Of course, you like it, Nico thought. You only get to see the pretty parts. And before you know it, you'll be out of here, recounting someone about a dream you once had of the grandest music room. You won't have to see the blood spilled or hear the bones break. Won't have to clean guilty blood off your blade every night. You won't have to live this life. Everything from the outside seemed more desirable. Like a life of normalcy seemed more desirable to him. Nico closed his eyes and shook his head. "You should see the library, then," he said, monotone all of a sudden. She looked at him with furrowed eyebrows. His face was white, skin stretched thin over his bones as if he had seen a ghost. He spoke like that too, words choking out of his neck as if he was being strangled.
Nico felt sick. There was something in her eyes that was so familiar to him, he'd seen it in the reflection of every polished surface of these instruments littered around the room. An eye for the beautiful. In this life he lived of killing and hunting and slaying there was so little time to appreciate the beautiful. It was so simple for them, mundanes, to get lost in things. They did it so easily, too. Losing themselves was one of the things mundanes were good at ─ submitting themselves to beauty. And beauty was terror. He watched her nose scrunch and her lips move as she asked, "Are you okay? You look pale."
"It's the light," he said almost automatically. A voice shouted in his head, She's a mundane. She was mundane.

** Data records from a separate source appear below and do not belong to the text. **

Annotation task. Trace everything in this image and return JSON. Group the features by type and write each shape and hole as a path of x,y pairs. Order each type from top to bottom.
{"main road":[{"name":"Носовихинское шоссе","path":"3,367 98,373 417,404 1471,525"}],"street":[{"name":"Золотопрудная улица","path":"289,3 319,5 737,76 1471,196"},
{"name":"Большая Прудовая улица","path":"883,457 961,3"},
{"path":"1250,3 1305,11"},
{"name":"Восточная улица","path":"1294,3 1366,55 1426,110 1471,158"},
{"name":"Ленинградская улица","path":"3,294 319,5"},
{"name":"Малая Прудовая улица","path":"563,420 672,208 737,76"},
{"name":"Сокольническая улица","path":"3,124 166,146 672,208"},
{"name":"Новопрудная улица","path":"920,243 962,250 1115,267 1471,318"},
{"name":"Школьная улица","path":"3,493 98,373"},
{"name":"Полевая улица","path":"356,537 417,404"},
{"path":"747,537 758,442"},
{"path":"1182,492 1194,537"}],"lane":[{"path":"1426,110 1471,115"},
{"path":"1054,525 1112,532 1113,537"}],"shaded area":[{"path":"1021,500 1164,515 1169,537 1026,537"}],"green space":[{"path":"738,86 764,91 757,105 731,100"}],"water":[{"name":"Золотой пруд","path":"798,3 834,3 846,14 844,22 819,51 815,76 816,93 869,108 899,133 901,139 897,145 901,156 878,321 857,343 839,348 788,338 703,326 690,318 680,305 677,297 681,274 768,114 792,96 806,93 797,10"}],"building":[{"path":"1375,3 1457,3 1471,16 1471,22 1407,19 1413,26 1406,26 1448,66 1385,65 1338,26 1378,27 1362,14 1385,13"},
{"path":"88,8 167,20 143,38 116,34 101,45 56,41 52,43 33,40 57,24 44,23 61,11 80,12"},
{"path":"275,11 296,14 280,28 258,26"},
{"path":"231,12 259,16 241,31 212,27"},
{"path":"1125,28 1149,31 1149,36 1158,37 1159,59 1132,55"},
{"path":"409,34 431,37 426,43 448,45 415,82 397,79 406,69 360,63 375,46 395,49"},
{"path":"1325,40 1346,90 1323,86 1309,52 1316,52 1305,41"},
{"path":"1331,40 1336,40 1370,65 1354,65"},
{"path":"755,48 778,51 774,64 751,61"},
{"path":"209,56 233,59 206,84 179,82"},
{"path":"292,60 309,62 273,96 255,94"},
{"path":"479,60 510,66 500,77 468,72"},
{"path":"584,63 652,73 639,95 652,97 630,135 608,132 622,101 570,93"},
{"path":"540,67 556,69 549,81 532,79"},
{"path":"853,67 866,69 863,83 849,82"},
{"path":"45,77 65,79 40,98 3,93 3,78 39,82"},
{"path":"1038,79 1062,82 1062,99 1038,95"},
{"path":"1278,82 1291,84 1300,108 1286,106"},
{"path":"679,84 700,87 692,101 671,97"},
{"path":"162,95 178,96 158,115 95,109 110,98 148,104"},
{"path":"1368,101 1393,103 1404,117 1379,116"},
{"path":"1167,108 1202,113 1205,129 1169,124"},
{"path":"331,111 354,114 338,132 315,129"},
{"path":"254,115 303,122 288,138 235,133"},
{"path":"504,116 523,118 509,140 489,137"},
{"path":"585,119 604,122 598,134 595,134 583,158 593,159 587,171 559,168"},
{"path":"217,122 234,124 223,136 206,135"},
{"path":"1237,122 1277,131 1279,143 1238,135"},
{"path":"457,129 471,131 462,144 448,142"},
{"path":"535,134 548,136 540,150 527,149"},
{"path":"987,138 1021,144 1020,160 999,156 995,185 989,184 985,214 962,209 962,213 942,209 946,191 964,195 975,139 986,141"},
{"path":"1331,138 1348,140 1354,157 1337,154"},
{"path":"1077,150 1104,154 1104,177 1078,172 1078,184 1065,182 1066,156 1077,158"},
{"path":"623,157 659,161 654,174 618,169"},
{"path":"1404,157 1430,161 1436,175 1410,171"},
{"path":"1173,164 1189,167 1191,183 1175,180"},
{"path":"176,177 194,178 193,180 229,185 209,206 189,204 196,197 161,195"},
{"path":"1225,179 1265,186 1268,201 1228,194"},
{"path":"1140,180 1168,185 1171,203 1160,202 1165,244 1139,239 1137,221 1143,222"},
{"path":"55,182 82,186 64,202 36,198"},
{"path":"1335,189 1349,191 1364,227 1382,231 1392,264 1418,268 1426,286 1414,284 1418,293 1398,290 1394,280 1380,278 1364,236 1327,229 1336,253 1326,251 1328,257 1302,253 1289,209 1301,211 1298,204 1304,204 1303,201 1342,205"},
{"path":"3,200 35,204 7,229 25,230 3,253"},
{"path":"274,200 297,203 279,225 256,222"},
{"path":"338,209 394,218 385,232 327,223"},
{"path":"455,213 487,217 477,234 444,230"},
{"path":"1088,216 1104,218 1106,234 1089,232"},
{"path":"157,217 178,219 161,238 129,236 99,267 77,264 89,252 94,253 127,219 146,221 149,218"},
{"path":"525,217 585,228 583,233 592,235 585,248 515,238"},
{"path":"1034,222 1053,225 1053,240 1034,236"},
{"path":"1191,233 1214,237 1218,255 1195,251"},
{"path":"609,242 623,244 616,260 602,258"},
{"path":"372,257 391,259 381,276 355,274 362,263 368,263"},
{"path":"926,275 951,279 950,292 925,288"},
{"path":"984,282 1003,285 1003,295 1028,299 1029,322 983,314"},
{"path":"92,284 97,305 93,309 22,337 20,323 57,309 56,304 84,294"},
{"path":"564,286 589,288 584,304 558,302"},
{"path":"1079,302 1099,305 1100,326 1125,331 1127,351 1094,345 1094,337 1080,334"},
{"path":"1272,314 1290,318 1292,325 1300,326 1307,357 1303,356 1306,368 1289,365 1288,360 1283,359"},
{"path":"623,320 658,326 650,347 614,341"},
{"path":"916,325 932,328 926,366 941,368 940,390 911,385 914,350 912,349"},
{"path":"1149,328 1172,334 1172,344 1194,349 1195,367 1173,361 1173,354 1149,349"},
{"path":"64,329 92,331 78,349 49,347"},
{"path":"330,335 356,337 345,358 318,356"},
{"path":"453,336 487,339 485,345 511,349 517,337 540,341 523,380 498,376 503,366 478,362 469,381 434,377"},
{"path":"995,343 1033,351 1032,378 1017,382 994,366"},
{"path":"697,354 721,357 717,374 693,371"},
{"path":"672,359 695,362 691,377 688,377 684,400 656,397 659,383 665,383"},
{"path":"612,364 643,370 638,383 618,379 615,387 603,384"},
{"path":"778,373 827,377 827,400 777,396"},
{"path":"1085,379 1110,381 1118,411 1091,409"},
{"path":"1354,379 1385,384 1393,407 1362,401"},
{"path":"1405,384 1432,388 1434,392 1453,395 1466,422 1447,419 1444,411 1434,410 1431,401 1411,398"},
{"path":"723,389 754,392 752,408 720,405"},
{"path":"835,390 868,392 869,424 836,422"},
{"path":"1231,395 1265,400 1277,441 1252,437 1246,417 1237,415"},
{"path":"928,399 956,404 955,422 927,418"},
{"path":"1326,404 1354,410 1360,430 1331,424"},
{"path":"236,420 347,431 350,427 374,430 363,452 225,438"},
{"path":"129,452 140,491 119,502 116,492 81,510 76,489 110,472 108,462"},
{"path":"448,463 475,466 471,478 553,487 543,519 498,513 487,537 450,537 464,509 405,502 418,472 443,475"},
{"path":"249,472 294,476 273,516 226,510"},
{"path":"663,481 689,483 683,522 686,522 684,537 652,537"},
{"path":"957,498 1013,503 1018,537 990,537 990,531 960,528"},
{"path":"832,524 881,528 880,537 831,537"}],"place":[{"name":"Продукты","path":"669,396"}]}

Esme frowned. She had hoped the next words would have been an apology. She was hoping this whitening on his face had been because of the realization of him stabbing her with his knife. Well, not stabbing, but whatever, that wasn't the point. Her bottom lips jutted, she stared at him and he stared right back, his eyes lighting with a fire behind them. Her own reciprocated, looking like the sky burst open. His lips pursed wire-thin, he said indignantly, "You shouldn't be here."
"Why?" she rebutted haughtily. "Is this room prohibited?"
"No," he almost snarled. "This is no place for mundanes." Then he turned on his heels and vanished, leaving Esme standing alone among beautiful things, bubbling in anger.